Franco Denti saluta con soddisfazione la decisione delle tappe del Consiglio federale. Sulla variante: “C’è il rischio della terza ondata, è giusto stare attenti”

I numeri epidemiologici sono il barometro che ha indirizzato le scelte del Consiglio federale. Da settimane in Ticino si registrano sempre meno casi, così come nel resto della Svizzera. Se però da un lato i numeri sembrano migliorare l’incognita della variante e della sua incidenza sulla popolazione inizia a destare preoccupazione a livello sanitario. “Sono soddisfatto delle decisioni prese in Consiglio federale, danno un segno di speranza verso il futuro. Questa apertura a tappa si basa su dei criteri epidemiologici ben chiari e per questo sostengo il Consiglio federale”, così ha commentato Franco Denti presidente dell’Ordine dei medici del Canton Ticino. “La prudenza è d’obbligo, ci stiamo preparando a gestire la variabile inglese che è entrata nel Canton Ticino ma queste aperture sono benedette anche dal sottoscritto”, ha aggiunto.

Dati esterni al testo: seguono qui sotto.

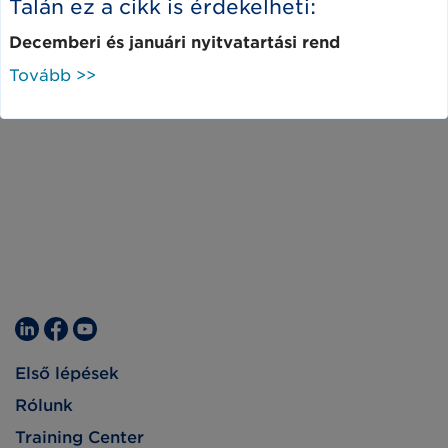
Talán ez a cikk is érdekelheti:
Decemberi és januári nyitvatartási rend
Tovább >>
Első lépések
Rólunk
Training Center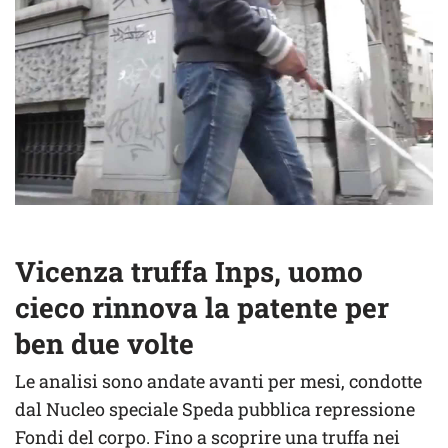
Vicenza truffa Inps, uomo
cieco rinnova la patente per
ben due volte
Le analisi sono andate avanti per mesi, condotte
dal Nucleo speciale Speda pubblica repressione
Fondi del corpo. Fino a scoprire una truffa nei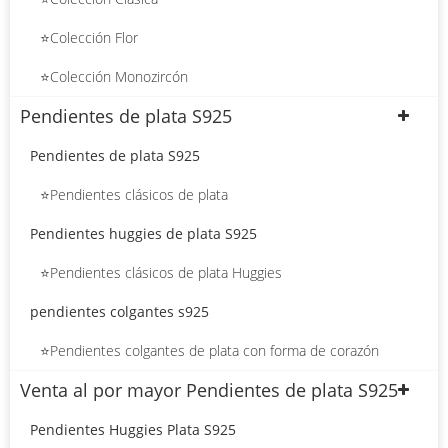
⭐Colección Flor
⭐Colección Monozircón
Pendientes de plata S925
Pendientes de plata S925
⭐Pendientes clásicos de plata
Pendientes huggies de plata S925
⭐Pendientes clásicos de plata Huggies
pendientes colgantes s925
⭐Pendientes colgantes de plata con forma de corazón
Venta al por mayor Pendientes de plata S925
Pendientes Huggies Plata S925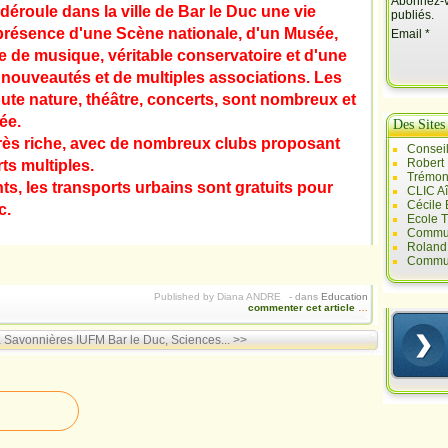
Abonnez-vo
 déroule dans la ville de Bar le Duc une vie
publiés.
a présence d'une Scène nationale, d'un Musée,
Email
 de musique, véritable conservatoire et d'une
s nouveautés et de multiples associations. Les
oute nature, théâtre, concerts, sont nombreux et
ée.
Des Sites
très riche, avec de nombreux clubs proposant
Conseil
Robert
rts multiples.
Trémont
nts, les transports urbains sont gratuits pour
CLIC A
Cécile
c.
Ecole T
Commun
Roland 
Commun
Published by Diana ANDRE
-
dans
Education
commenter cet article
…
à Savonnières
IUFM Bar le Duc, Sciences... >>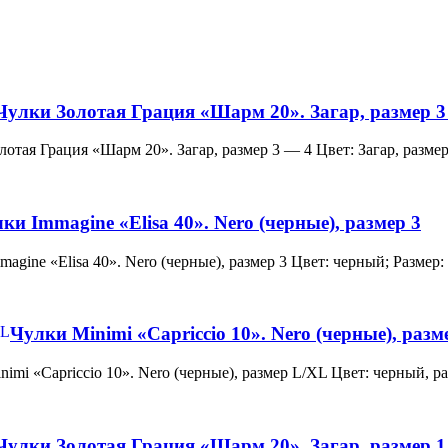
Чулки Золотая Грация «Шарм 20». Загар, размер 3
и Золотая Грация «Шарм 20». Загар, размер 3 — 4 Цвет: Загар, ра
ки Immagine «Elisa 40». Nero (черные), размер 3
 Immagine «Elisa 40». Nero (черные), размер 3 Цвет: черный; Раз
Чулки Minimi «Capriccio 10». Nero (черные), раз
и Minimi «Capriccio 10». Nero (черные), размер L/XL Цвет: черны
Чулки Золотая Грация «Шарм 20». Загар, размер 1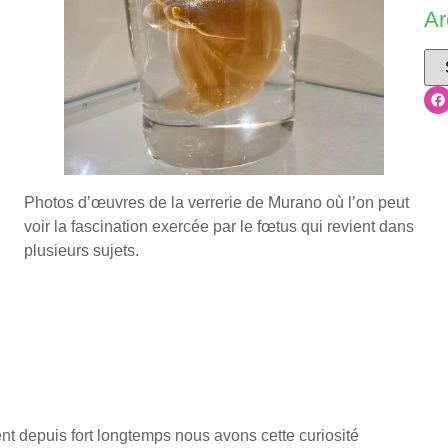
Ar
Photos d’œuvres de la verrerie de Murano où l’on peut
voir la fascination exercée par le fœtus qui revient dans
plusieurs sujets.
t depuis fort longtemps nous avons cette curiosité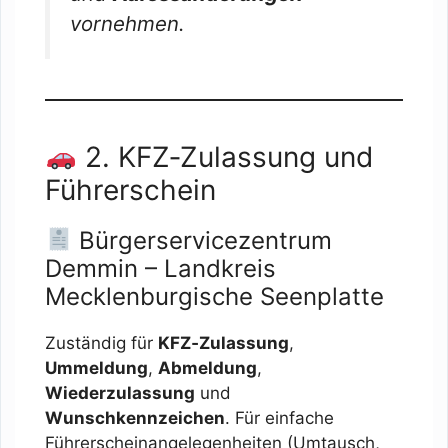
vornehmen.
2. KFZ‑Zulassung und
Führerschein
Bürgerservicezentrum
Demmin – Landkreis
Mecklenburgische Seenplatte
Zuständig für
KFZ‑Zulassung
,
Ummeldung
,
Abmeldung
,
Wiederzulassung
und
Wunschkennzeichen
. Für einfache
Führerscheinangelegenheiten (Umtausch,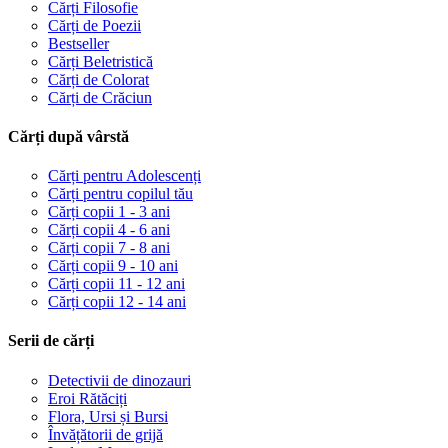
Cărți Filosofie
Cărți de Poezii
Bestseller
Cărți Beletristică
Cărți de Colorat
Cărți de Crăciun
Cărți după vârstă
Cărți pentru Adolescenți
Cărți pentru copilul tău
Cărți copii 1 - 3 ani
Cărți copii 4 - 6 ani
Cărți copii 7 - 8 ani
Cărți copii 9 - 10 ani
Cărți copii 11 - 12 ani
Cărți copii 12 - 14 ani
Serii de cărți
Detectivii de dinozauri
Eroi Rătăciți
Flora, Ursi și Bursi
Învățătorii de grijă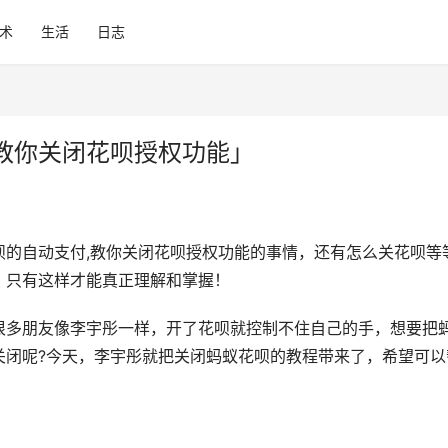
术
生活
日志
教你关闭花呗授权功能」
呗的自动支付,教你关闭花呗授权功能的事情，还有怎么关花呗等
，只有这样才能真正理解和掌握！
很多朋友像李宇彤一样，开了花呗就控制不住自己的手，想要把
关闭呢?今天，李宇彤就把关闭蚂蚁花呗的教程带来了，希望可以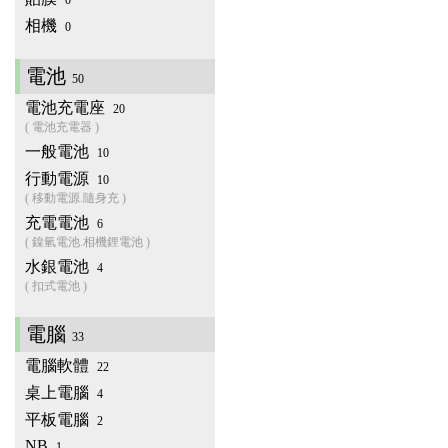
0
相機
0
電池
50
電池充電座
20
( 電池充電器 )
一般電池
10
行動電源
10
( 移動電源.隨身充 )
充電電池
6
( 鎳氫電池.相機鋰電池 )
水銀電池
4
( 扣式電池 )
電腦
33
電腦軟體
22
桌上電腦
4
平板電腦
2
NB
1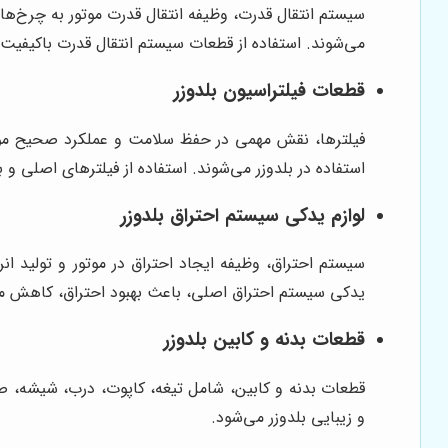
سیستم انتقال قدرت، وظیفه انتقال قدرت موتور به چرخ‌ها 
می‌شوند. استفاده از قطعات سیستم انتقال قدرت باکیفیت
قطعات فیلتراسیون بلدوزر
فیلترها، نقش مهمی در حفظ سلامت و عملکرد صحیح موتور 
استفاده در بلدوزر می‌شوند. استفاده از فیلترهای اصلی و 
لوازم یدکی سیستم احتراق بلدوزر
سیستم احتراق، وظیفه ایجاد احتراق در موتور و تولید انر
یدکی سیستم احتراق اصلی، باعث بهبود احتراق، کاهش 
قطعات بدنه و کابین بلدوزر
قطعات بدنه و کابین، شامل تیغه، کاپوت، درب، شیشه، صن
و زیبایی بلدوزر می‌شود.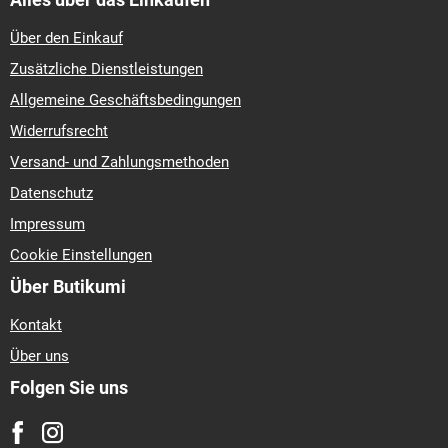
Über den Einkauf
Zusätzliche Dienstleistungen
Allgemeine Geschäftsbedingungen
Widerrufsrecht
Versand- und Zahlungsmethoden
Datenschutz
Impressum
Cookie Einstellungen
Über Butikumi
Kontakt
Über uns
Folgen Sie uns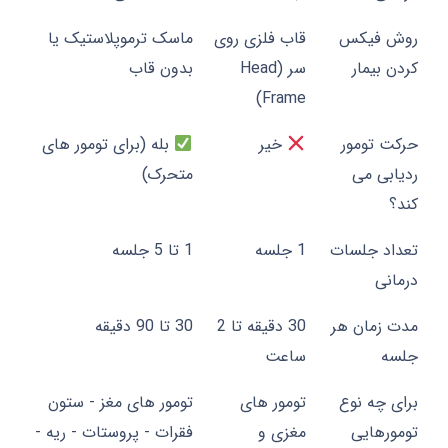
روش فیکس
قاب فلزی روی
ماسک ترموپلاستیک یا
کردن بیمار
سر (Head
بدون قاب
Frame)
حرکت تومور
خیر
بله (برای تومور های
ردیابی می
متحرک)
کند؟
تعداد جلسات
1 جلسه
1 تا 5 جلسه
درمانی
مدت زمان هر
30 دقیقه تا 2
30 تا 90 دقیقه
جلسه
ساعت
برای چه نوع
تومور های
تومور های مغز - ستون
تومورهایی
مغزی و
فقرات - پروستات - ریه -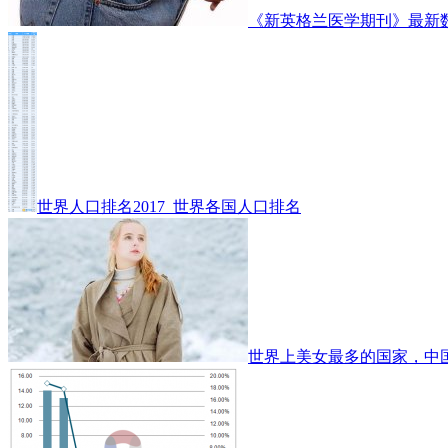
《新英格兰医学期刊》最新
世界人口排名2017_世界各国人口排名
世界上美女最多的国家，中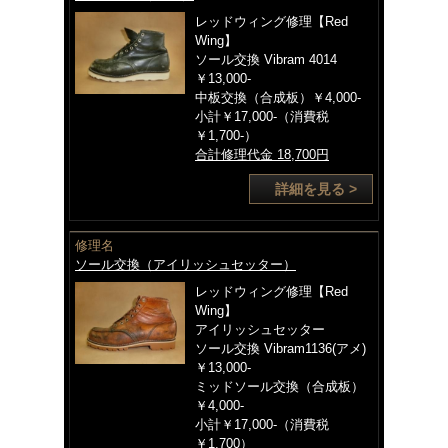
レッドウィング修理【Red
Wing】
ソール交換 Vibram 4014
￥13,000-
中板交換（合成板）￥4,000-
小計￥17,000-（消費税
￥1,700-）
合計修理代金 18,700円
詳細を見る >
修理名
ソール交換（アイリッシュセッター）
レッドウィング修理【Red
Wing】
アイリッシュセッター
ソール交換 Vibram1136(アメ)
￥13,000-
ミッドソール交換（合成板）
￥4,000-
小計￥17,000-（消費税
￥1,700）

Le variabili, appunto, preoccupano sia le autorità politiche sia quelle (chiaramente) sanitarie. “Il rischio della terza ondata c’è, la variante inglese ha una capacità del doppio rispetto al Covid che conosciamo noi. È giusto stare attenti e gestire questa variante perché ben presto sostituirà il vecchio virus”, ha spiegato Denti. “Mi sembra saggio allentare le misure con ragionevolezza e continuare con l’obiettivo celere di vaccinare”, conclude.